### WORK REQUIRED
For this listing, the lines between the one holding "left elbow: (589, 369)" and the one holding "right knee: (149, 1199)", inclusive, must be set down exactly.

BEGIN SUPPLIED DATA

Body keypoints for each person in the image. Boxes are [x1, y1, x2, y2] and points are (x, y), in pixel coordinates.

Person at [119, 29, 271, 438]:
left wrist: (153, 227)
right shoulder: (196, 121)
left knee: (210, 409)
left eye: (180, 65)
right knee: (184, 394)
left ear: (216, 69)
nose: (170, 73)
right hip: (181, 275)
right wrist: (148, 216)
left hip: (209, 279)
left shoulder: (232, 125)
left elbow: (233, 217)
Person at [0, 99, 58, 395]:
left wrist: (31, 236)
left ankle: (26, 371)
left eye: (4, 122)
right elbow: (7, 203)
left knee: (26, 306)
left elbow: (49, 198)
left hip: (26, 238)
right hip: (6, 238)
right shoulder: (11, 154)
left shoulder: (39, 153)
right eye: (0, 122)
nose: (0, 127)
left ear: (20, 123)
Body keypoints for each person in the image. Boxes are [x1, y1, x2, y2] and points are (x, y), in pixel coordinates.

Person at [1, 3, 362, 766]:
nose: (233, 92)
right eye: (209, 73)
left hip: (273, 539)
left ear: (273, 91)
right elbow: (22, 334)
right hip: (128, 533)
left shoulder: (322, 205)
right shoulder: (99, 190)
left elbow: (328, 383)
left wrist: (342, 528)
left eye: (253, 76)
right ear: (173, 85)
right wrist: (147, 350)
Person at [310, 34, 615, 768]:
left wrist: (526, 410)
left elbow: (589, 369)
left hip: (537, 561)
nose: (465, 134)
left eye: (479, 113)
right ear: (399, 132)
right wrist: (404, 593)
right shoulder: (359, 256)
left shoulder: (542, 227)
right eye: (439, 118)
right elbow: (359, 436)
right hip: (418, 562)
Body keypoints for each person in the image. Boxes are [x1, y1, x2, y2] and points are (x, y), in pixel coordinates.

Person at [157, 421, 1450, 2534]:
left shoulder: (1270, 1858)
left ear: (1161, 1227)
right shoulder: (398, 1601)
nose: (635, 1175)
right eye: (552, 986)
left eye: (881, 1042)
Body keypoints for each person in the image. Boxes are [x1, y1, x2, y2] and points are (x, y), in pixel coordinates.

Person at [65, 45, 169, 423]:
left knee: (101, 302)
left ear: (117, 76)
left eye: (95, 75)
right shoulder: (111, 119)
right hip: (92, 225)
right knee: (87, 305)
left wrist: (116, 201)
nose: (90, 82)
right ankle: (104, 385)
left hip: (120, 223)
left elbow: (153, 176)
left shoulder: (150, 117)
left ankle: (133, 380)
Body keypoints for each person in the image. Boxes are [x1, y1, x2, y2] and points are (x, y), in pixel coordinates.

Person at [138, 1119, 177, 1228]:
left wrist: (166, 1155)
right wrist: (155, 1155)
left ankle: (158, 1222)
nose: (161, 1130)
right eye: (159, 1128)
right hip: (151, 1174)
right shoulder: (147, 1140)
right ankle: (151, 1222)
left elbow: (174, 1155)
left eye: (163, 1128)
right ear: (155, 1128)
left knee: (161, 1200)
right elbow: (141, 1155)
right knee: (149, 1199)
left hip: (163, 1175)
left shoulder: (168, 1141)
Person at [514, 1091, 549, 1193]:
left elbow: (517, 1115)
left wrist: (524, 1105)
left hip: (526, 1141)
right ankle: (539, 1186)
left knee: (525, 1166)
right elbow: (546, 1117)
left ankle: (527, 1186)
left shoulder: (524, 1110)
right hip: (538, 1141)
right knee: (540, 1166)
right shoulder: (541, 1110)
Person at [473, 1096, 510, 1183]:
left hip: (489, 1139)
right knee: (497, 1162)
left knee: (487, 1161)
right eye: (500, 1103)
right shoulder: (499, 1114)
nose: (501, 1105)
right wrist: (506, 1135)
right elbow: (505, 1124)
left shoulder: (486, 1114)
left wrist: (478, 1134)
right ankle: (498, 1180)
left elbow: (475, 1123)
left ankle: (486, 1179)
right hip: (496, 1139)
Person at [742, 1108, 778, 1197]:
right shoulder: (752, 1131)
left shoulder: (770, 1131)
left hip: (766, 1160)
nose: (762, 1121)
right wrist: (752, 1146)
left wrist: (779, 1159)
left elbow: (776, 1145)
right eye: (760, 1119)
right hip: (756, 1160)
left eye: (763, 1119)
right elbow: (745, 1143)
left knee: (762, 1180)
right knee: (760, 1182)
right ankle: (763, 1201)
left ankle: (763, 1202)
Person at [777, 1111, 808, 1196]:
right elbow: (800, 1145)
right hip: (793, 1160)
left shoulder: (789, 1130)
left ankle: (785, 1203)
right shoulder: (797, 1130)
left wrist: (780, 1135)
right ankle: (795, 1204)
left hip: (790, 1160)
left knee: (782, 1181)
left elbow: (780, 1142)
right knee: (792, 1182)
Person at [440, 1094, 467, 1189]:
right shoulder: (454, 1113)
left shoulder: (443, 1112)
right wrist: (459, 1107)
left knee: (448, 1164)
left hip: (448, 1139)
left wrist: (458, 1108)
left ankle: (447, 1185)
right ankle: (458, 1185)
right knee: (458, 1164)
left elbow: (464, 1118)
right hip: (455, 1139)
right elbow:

END SUPPLIED DATA

### RESULT OF THIS EXERCISE
left elbow: (589, 369)
left hip: (537, 561)
nose: (465, 134)
left eye: (479, 113)
right ear: (399, 132)
right wrist: (404, 593)
right shoulder: (359, 256)
left shoulder: (542, 227)
right eye: (439, 118)
right elbow: (359, 436)
right hip: (418, 562)
Body keypoints for each person in the image. Boxes are [x1, y1, x2, y2] and points are (x, y), in pixel coordinates.

Person at [157, 421, 1450, 2534]:
left shoulder: (1270, 1858)
left ear: (1161, 1227)
right shoulder: (398, 1601)
nose: (635, 1175)
right eye: (552, 986)
left eye: (881, 1042)
Body keypoints for each person in the image. Boxes are [x1, y1, x2, y2] and points are (x, y), in pixel coordinates.

Person at [65, 45, 169, 423]:
left knee: (101, 302)
left ear: (117, 76)
left eye: (95, 75)
right shoulder: (111, 119)
right hip: (92, 225)
right knee: (87, 305)
left wrist: (116, 201)
nose: (90, 82)
right ankle: (104, 385)
left hip: (120, 223)
left elbow: (153, 176)
left shoulder: (150, 117)
left ankle: (133, 380)
Body keypoints for each person in the image. Boxes are [x1, y1, x2, y2] and points are (x, y), in pixel coordinates.

Person at [138, 1119, 177, 1228]:
left wrist: (166, 1155)
right wrist: (155, 1155)
left ankle: (158, 1222)
nose: (161, 1130)
right eye: (159, 1128)
right hip: (151, 1174)
right shoulder: (147, 1140)
right ankle: (151, 1222)
left elbow: (174, 1155)
left eye: (163, 1128)
right ear: (155, 1128)
left knee: (161, 1200)
right elbow: (141, 1155)
right knee: (149, 1199)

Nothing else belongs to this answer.